Hört ein Städter den Begriff Agglo, spielt sich reflexartig eine von Vorurteilen geprägte Bildstrecke in seinem Kopf ab.

Städter haben ein ganz bestimmtes Bild von der Agglo. (Bild: Doris Fanconi)

Verändert sich, wer von der Stadt in die Agglo umzieht? Oder anders gefragt: Was macht die Agglo mit ihren Bewohnern? Vor rund zehn Monaten habe ich die Stadt verlassen. Unlängst führte mir ein kleiner Vorfall erstmals vor Augen: Ja, die Agglo macht etwas mit ihren Bewohnern.

Beim Aufräumen fiel mir die inzwischen drei Jahre alte Agglo-Sondernummer des «Magazins für Politische Bildung» wieder in die Hände. Das Magazin ist ein Produkt der Pädagogischen Hochschule Nordwestschweiz. Als das Heft 2016 erschienen war, gefiel es mir. Ich fand es interessant und hob es auf.

Beim Wiedersehen fand ich das Magazin immer noch interessant – aber nicht mehr aus Gefallen, sondern aus Ärger. Illustriert ist das Heft mit einer Fotostrecke. Das Sujetsortiment besteht aus einer überdimensionierten Kunststoff-Bratwurst bei einem Imbissstand, aus einem Betonkübel mit ein paar Blümchen, aus Plastikstühlen, Gartenfiguren (ebenfalls aus Plastik), einer Baustelle, einem Gartentrampolin und einem Schaukelpferd (nochmals aus Plastik).

Die Broschüre zeigt: Das Interessanteste an der Agglo ist nicht die Agglo-Realität, sondern die Vorstellung, die sich der Städter von dieser Realität macht. Der Agglo-Begriff ist ein Knopfdruck-Begriff.
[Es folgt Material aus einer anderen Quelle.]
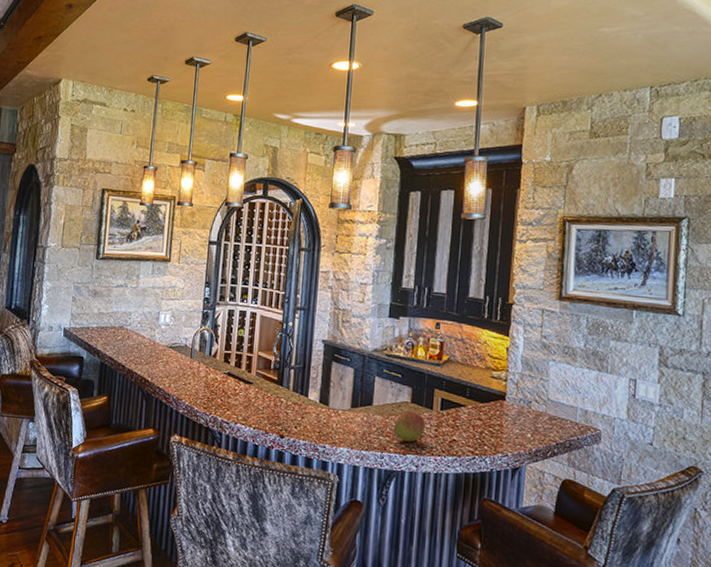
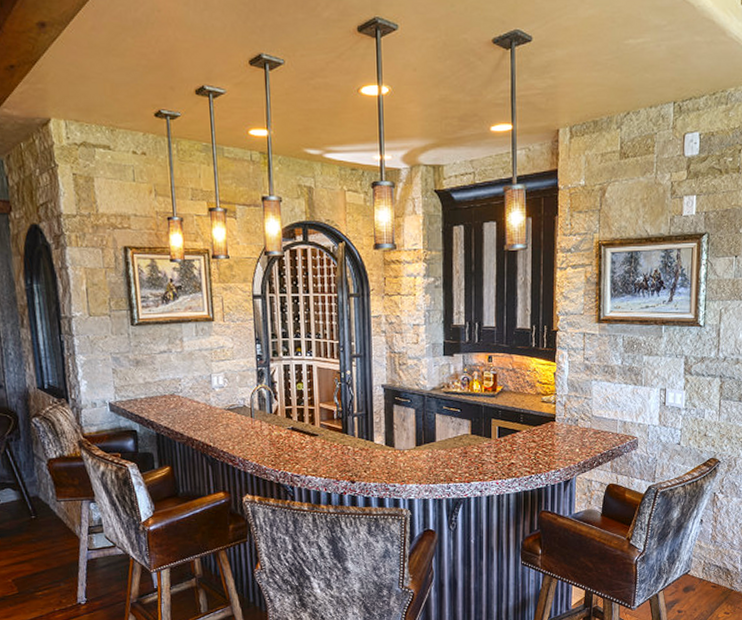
fruit: present [394,411,425,443] -> none [457,442,485,471]

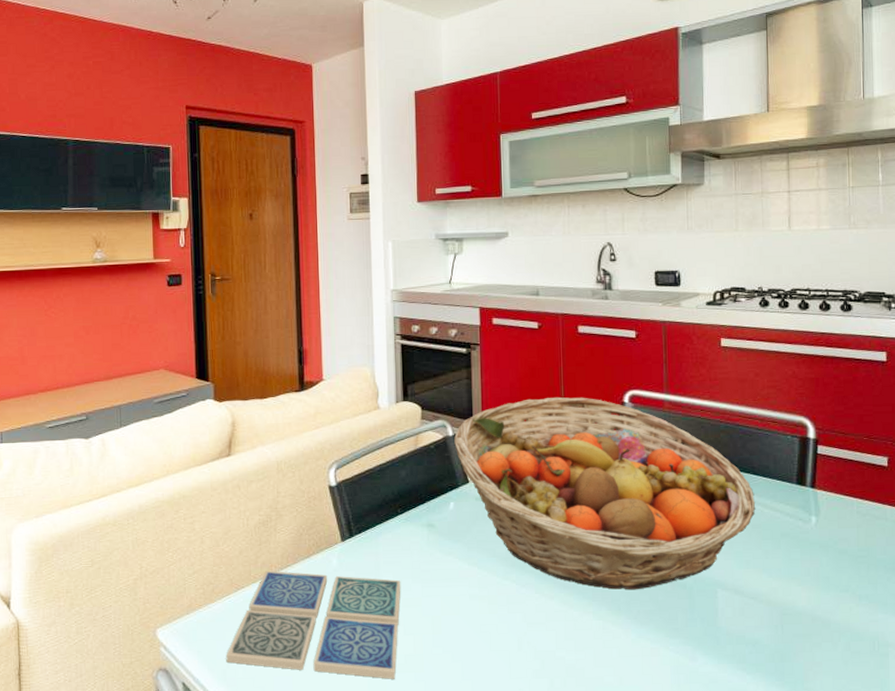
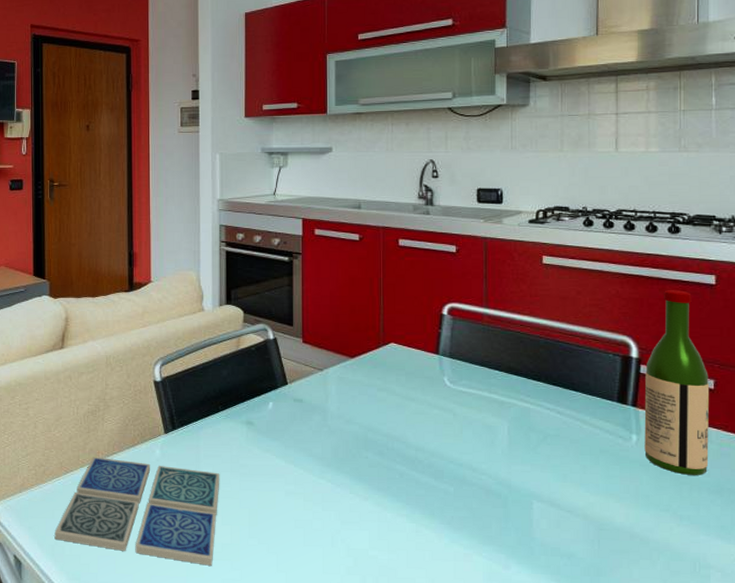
fruit basket: present [454,397,756,590] -> none [275,306,575,496]
wine bottle: none [822,368,885,554] -> present [644,290,710,475]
Er lässt in den Stadt-Köpfen reflexartig eine Bilderserie abspuhlen – oder besser: Er lässt schlagartig alle Dämme brechen, mit der Folge, dass sich eine Klischee-Flut ihren Weg durchs Hirn bahnt: Imbissstand, Plastikstühle, Gartenfiguren, Trampolin …

Dass sogar aufgeschlossen-kreative, in ihrem Selbstverständnis fraglos superkritische Magazinmacher, die nach allen Regeln der didaktischen Kunst ihr Heft fabriziert haben, Opfer dieses Dammbruchs werden, bezeugt die assoziative Kraft des Agglo-Begriffs. Man liest zwar im Heft, dass es in der Agglo «Gemeinden mit innovativen Wohnkonzepten, sinnvoller Mischnutzung und einem belebten öffentlichen Raum» gebe. Gezeigt werden jedoch: Imbissstand, Plastikstühle, Gartenfiguren, Trampolin …

Vielleicht ist der Umzug in die Agglo vor allem dies: eine Lektion im Vorurteilsabbau. Weil der Neo-Agglo sozusagen am eigenen Leib erfährt, dass zwar kein Klischee grundlos entsteht. Aber genauso wenig ein Abbild der Realität darstellt.